As would be expected, patients with clinically diagnosed dementia only represent the tip of an iceberg. Floating below the surface is a whole raft of individuals, ranging from the normal but eccentric, through the well but worried that their mental abilities are beginning to decline, to the individuals that have declined to the point where they have seen fit to visit a “memory clinic” and emerged with a clinical diagnosis of “mild cognitive impairment” (MCI) or “cognitive impairment, no dementia”(CIND). The prevalence of cognitive impairment grows significantly with age, with rates increasing by about 10 percent for every 10 years of age after age 65. CIND is almost 5 times more common than dementia (23,4 percent CIND to 4,8 percent dementia for people 65 and older). It is now fairly well accepted that patients with MCI have an increased risk of developing Alzheimer’s disease, cited to be between 5% to 25%.
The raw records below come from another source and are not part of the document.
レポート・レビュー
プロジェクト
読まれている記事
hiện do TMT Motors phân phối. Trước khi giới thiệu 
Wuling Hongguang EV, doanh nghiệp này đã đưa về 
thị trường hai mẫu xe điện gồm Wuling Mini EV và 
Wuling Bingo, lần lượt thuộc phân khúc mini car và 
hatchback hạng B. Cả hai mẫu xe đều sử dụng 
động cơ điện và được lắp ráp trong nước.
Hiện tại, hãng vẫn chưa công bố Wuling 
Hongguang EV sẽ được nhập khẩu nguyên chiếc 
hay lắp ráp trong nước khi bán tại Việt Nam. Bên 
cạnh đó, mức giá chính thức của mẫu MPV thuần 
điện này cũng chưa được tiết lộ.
Currently, only those with a clinical diagnosis of Alzheimer’s disease., or another dementia, receive medical treatment. There are currently no specific treatments for MCI or CIND although some clinical studies are beginning to test the effects of treatments developed by Alzheimer’s disease on these earlier pre-conditions. Thus, there is a significant gap in the market for new products developed for MCI and CIND patients. Any product that could slow the rate of cognitive decline, particularly in the early days when maintaining the status quo is most desirable, could have a significant socio-economic effect. The audit Commission in the UK has calculated the annual cost of dementia care to be around £6.1 billion. According to the association of British Pharmaceutical Industries if the onset of Alzheimer’s disease could be delayed by just 5 years the number of people developing the disease, and hence the cost, could be halved.